= Exercise directions =
Output the full listing below exactly as it reads, and skip anything that is a picture.
□ □ □ □
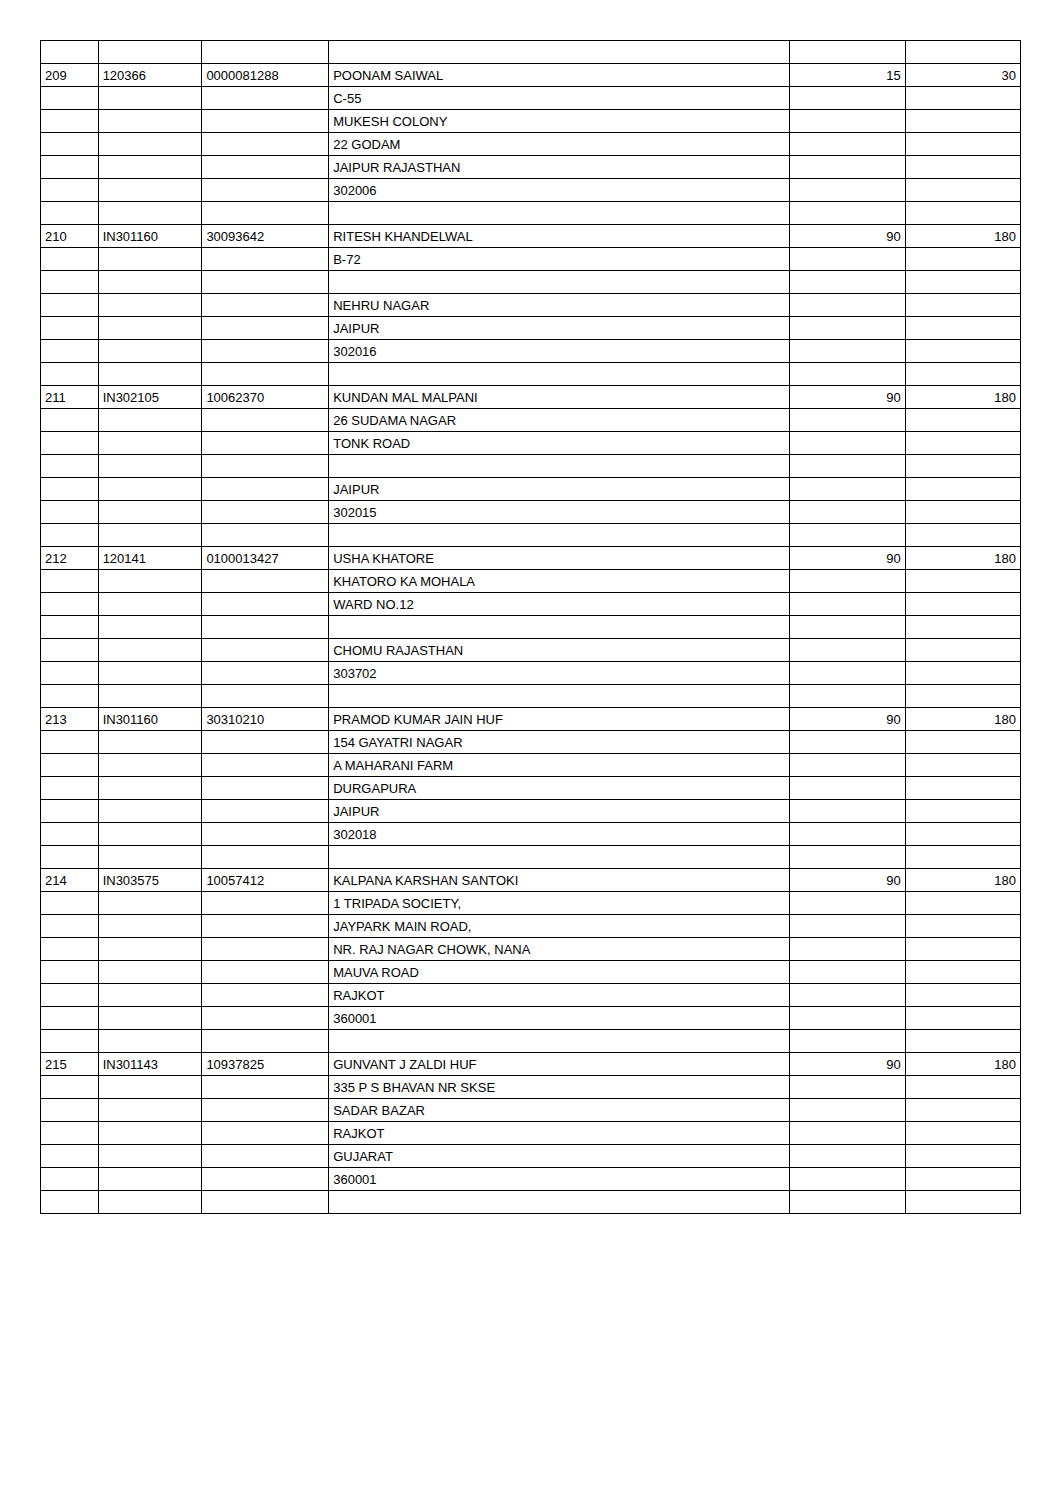| 209 | 120366 | 0000081288 | POONAM SAIWAL | 15 | 30 |
| | | | C-55 | | |
| | | | MUKESH COLONY | | |
| | | | 22 GODAM | | |
| | | | JAIPUR RAJASTHAN | | |
| | | | 302006 | | |
| 210 | IN301160 | 30093642 | RITESH KHANDELWAL | 90 | 180 |
| | | | B-72 | | |
| | | | NEHRU NAGAR | | |
| | | | JAIPUR | | |
| | | | 302016 | | |
| 211 | IN302105 | 10062370 | KUNDAN MAL MALPANI | 90 | 180 |
| | | | 26 SUDAMA NAGAR | | |
| | | | TONK ROAD | | |
| | | | JAIPUR | | |
| | | | 302015 | | |
| 212 | 120141 | 0100013427 | USHA KHATORE | 90 | 180 |
| | | | KHATORO KA MOHALA | | |
| | | | WARD NO.12 | | |
| | | | CHOMU RAJASTHAN | | |
| | | | 303702 | | |
| 213 | IN301160 | 30310210 | PRAMOD KUMAR JAIN HUF | 90 | 180 |
| | | | 154 GAYATRI NAGAR | | |
| | | | A MAHARANI FARM | | |
| | | | DURGAPURA | | |
| | | | JAIPUR | | |
| | | | 302018 | | |
| 214 | IN303575 | 10057412 | KALPANA KARSHAN SANTOKI | 90 | 180 |
| | | | 1 TRIPADA SOCIETY, | | |
| | | | JAYPARK MAIN ROAD, | | |
| | | | NR. RAJ NAGAR CHOWK, NANA | | |
| | | | MAUVA ROAD | | |
| | | | RAJKOT | | |
| | | | 360001 | | |
| 215 | IN301143 | 10937825 | GUNVANT J ZALDI HUF | 90 | 180 |
| | | | 335 P S BHAVAN NR SKSE | | |
| | | | SADAR BAZAR | | |
| | | | RAJKOT | | |
| | | | GUJARAT | | |
| | | | 360001 | | |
□ □ □ □
= Result for this exercise =
| 209 | 120366 | 0000081288 | POONAM SAIWAL | 15 | 30 |
| | | | C-55 | | |
| | | | MUKESH COLONY | | |
| | | | 22 GODAM | | |
| | | | JAIPUR RAJASTHAN | | |
| | | | 302006 | | |
| 210 | IN301160 | 30093642 | RITESH KHANDELWAL | 90 | 180 |
| | | | B-72 | | |
| | | | NEHRU NAGAR | | |
| | | | JAIPUR | | |
| | | | 302016 | | |
| 211 | IN302105 | 10062370 | KUNDAN MAL MALPANI | 90 | 180 |
| | | | 26 SUDAMA NAGAR | | |
| | | | TONK ROAD | | |
| | | | JAIPUR | | |
| | | | 302015 | | |
| 212 | 120141 | 0100013427 | USHA KHATORE | 90 | 180 |
| | | | KHATORO KA MOHALA | | |
| | | | WARD NO.12 | | |
| | | | CHOMU RAJASTHAN | | |
| | | | 303702 | | |
| 213 | IN301160 | 30310210 | PRAMOD KUMAR JAIN HUF | 90 | 180 |
| | | | 154 GAYATRI NAGAR | | |
| | | | A MAHARANI FARM | | |
| | | | DURGAPURA | | |
| | | | JAIPUR | | |
| | | | 302018 | | |
| 214 | IN303575 | 10057412 | KALPANA KARSHAN SANTOKI | 90 | 180 |
| | | | 1 TRIPADA SOCIETY, | | |
| | | | JAYPARK MAIN ROAD, | | |
| | | | NR. RAJ NAGAR CHOWK, NANA | | |
| | | | MAUVA ROAD | | |
| | | | RAJKOT | | |
| | | | 360001 | | |
| 215 | IN301143 | 10937825 | GUNVANT J ZALDI HUF | 90 | 180 |
| | | | 335 P S BHAVAN NR SKSE | | |
| | | | SADAR BAZAR | | |
| | | | RAJKOT | | |
| | | | GUJARAT | | |
| | | | 360001 | | |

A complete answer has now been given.